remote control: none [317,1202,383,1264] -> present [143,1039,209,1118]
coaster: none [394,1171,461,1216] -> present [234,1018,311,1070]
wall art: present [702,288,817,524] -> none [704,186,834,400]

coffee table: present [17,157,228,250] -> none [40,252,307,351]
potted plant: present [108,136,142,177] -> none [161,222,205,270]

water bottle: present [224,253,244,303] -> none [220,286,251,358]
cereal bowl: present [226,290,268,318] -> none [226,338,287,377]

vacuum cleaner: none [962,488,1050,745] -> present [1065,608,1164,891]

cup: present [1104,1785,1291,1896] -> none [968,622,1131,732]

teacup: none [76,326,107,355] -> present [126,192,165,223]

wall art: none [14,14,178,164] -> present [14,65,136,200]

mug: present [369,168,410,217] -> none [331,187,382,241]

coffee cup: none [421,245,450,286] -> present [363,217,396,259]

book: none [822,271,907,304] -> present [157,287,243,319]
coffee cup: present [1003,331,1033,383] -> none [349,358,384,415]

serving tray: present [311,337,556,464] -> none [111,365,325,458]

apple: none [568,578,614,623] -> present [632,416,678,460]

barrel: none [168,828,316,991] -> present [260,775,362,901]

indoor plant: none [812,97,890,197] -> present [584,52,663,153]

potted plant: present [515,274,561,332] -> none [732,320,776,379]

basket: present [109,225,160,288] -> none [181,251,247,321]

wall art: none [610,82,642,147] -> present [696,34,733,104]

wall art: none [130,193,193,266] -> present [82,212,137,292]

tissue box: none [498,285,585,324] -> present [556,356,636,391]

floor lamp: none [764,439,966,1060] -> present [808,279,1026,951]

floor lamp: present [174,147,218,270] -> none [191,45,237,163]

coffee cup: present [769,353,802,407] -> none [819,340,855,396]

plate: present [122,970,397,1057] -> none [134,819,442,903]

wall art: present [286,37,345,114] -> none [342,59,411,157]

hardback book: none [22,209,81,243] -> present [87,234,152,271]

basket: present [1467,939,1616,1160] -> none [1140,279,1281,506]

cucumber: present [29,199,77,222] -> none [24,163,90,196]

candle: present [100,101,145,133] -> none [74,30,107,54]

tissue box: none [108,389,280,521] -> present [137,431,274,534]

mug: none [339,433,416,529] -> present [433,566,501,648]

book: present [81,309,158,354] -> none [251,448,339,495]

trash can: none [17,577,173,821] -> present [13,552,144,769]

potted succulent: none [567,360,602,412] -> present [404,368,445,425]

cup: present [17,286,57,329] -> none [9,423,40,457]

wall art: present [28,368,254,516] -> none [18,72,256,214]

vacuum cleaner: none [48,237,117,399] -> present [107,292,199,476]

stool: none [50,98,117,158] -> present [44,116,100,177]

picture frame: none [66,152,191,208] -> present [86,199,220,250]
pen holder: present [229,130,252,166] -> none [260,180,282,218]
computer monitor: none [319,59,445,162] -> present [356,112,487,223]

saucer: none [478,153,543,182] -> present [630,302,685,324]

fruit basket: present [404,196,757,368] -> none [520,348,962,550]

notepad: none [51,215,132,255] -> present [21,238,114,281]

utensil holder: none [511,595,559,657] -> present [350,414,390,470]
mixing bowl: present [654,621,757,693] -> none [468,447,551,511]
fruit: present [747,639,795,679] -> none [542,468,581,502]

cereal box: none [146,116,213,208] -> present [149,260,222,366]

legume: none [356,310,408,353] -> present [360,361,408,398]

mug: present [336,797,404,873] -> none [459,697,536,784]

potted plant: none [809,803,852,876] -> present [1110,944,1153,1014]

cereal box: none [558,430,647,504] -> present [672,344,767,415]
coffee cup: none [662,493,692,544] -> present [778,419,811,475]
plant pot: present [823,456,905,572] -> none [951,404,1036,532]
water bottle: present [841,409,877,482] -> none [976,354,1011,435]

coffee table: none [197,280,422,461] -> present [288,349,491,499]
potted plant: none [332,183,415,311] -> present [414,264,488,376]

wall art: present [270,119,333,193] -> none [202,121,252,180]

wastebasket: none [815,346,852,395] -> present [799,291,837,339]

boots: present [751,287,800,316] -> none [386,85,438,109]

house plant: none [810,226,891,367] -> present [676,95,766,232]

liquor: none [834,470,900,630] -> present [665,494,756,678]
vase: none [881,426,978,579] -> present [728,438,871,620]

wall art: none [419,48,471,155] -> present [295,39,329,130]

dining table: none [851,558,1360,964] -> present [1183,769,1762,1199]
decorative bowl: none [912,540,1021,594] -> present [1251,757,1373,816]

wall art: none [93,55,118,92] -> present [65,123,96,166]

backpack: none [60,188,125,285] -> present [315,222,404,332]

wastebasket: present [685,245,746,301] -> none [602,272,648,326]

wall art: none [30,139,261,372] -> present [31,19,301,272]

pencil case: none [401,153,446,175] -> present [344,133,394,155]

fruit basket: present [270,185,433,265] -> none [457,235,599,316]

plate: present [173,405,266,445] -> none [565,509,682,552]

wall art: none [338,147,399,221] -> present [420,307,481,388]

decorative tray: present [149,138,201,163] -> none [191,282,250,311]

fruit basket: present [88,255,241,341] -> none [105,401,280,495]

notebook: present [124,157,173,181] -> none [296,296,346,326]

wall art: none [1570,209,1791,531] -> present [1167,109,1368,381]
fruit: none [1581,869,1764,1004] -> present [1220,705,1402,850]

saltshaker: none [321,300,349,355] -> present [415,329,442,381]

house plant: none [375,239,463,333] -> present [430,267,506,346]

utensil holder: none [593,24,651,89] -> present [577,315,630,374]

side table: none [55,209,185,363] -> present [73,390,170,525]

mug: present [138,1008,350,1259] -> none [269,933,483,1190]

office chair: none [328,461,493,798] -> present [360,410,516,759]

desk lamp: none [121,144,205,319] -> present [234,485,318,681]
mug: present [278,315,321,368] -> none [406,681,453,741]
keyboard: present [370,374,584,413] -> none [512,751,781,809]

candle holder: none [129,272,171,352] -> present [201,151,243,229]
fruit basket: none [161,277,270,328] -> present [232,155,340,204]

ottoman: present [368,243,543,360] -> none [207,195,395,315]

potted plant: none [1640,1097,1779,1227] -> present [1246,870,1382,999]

----------

* [Work request] Only an exact copy of the listing above, from its first line up to and including the line with "floor lamp: present", counts as the answer.

* [Reply to the exercise]
remote control: none [317,1202,383,1264] -> present [143,1039,209,1118]
coaster: none [394,1171,461,1216] -> present [234,1018,311,1070]
wall art: present [702,288,817,524] -> none [704,186,834,400]

coffee table: present [17,157,228,250] -> none [40,252,307,351]
potted plant: present [108,136,142,177] -> none [161,222,205,270]

water bottle: present [224,253,244,303] -> none [220,286,251,358]
cereal bowl: present [226,290,268,318] -> none [226,338,287,377]

vacuum cleaner: none [962,488,1050,745] -> present [1065,608,1164,891]

cup: present [1104,1785,1291,1896] -> none [968,622,1131,732]

teacup: none [76,326,107,355] -> present [126,192,165,223]

wall art: none [14,14,178,164] -> present [14,65,136,200]

mug: present [369,168,410,217] -> none [331,187,382,241]

coffee cup: none [421,245,450,286] -> present [363,217,396,259]

book: none [822,271,907,304] -> present [157,287,243,319]
coffee cup: present [1003,331,1033,383] -> none [349,358,384,415]

serving tray: present [311,337,556,464] -> none [111,365,325,458]

apple: none [568,578,614,623] -> present [632,416,678,460]

barrel: none [168,828,316,991] -> present [260,775,362,901]

indoor plant: none [812,97,890,197] -> present [584,52,663,153]

potted plant: present [515,274,561,332] -> none [732,320,776,379]

basket: present [109,225,160,288] -> none [181,251,247,321]

wall art: none [610,82,642,147] -> present [696,34,733,104]

wall art: none [130,193,193,266] -> present [82,212,137,292]

tissue box: none [498,285,585,324] -> present [556,356,636,391]

floor lamp: none [764,439,966,1060] -> present [808,279,1026,951]

floor lamp: present [174,147,218,270] -> none [191,45,237,163]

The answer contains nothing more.